Supplied material Block Start
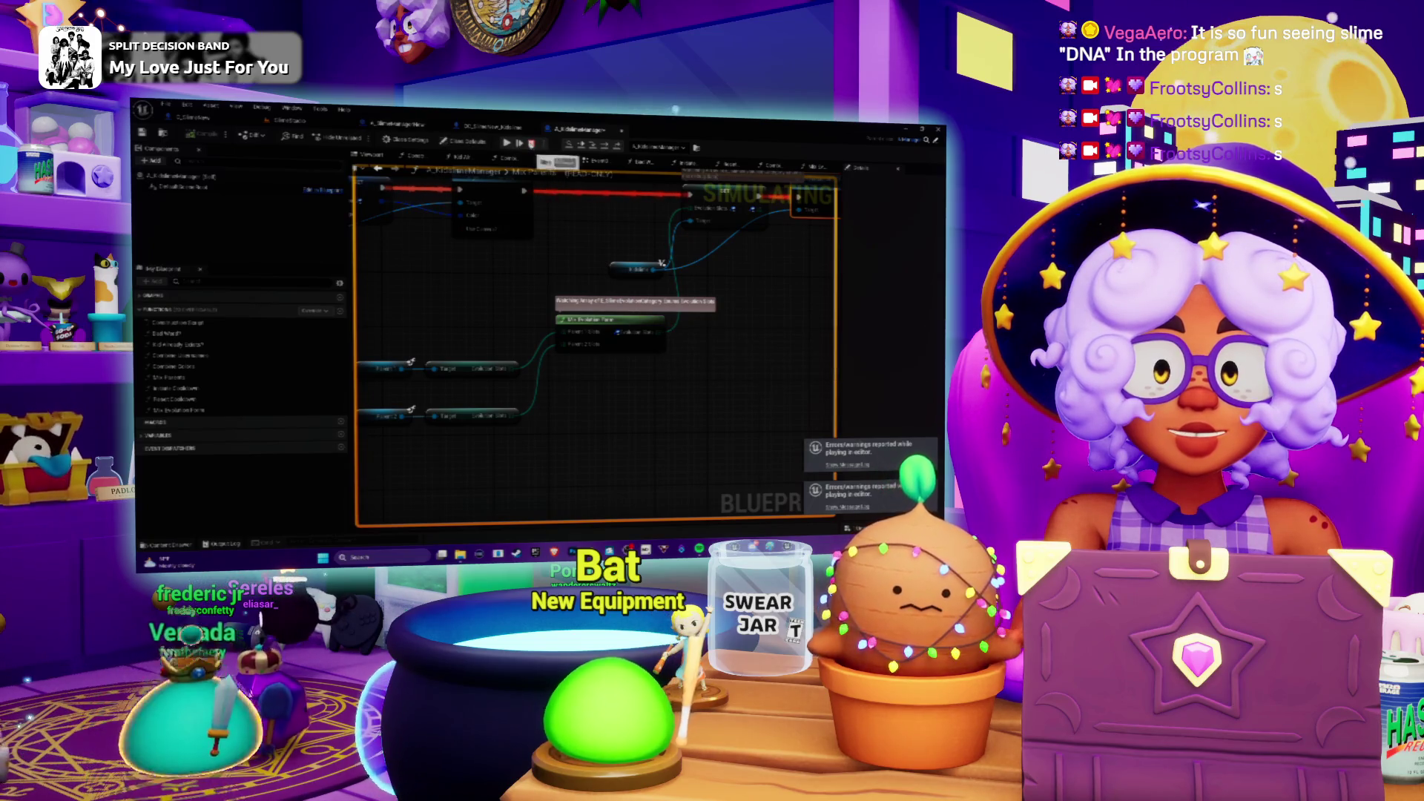
# Step: Return to the level, then stop and restart Play-In-Editor until the Mix Parents breakpoint hits
pyautogui.click(189, 116)
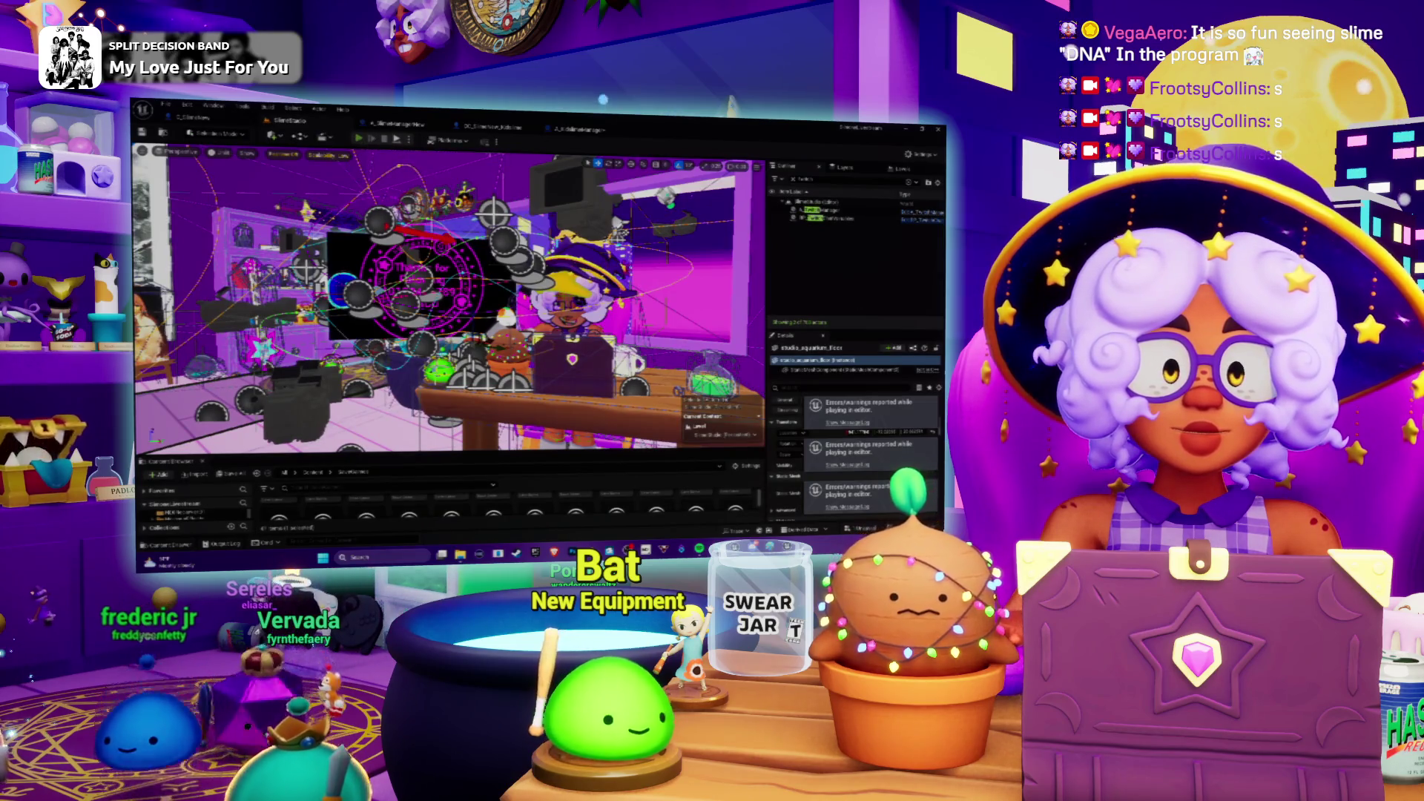
pyautogui.press('alt+p')
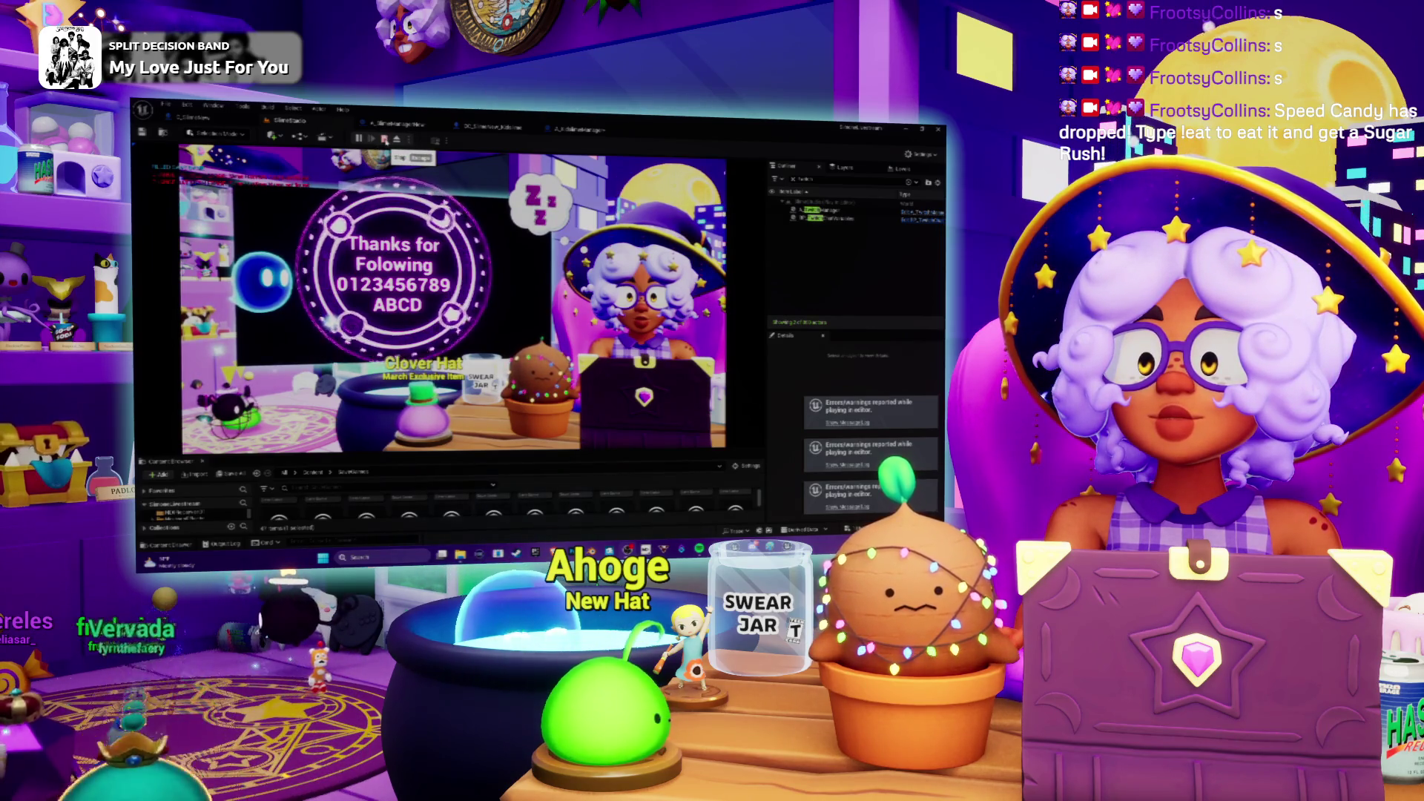
pyautogui.click(384, 139)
Supplied material Block End
Your instructions = Pictures stay out; the data above is to be returned exactly.

Task solution =
# Step: Return to the level, then stop and restart Play-In-Editor until the Mix Parents breakpoint hits
pyautogui.click(189, 116)
pyautogui.press('alt+p')
pyautogui.click(384, 139)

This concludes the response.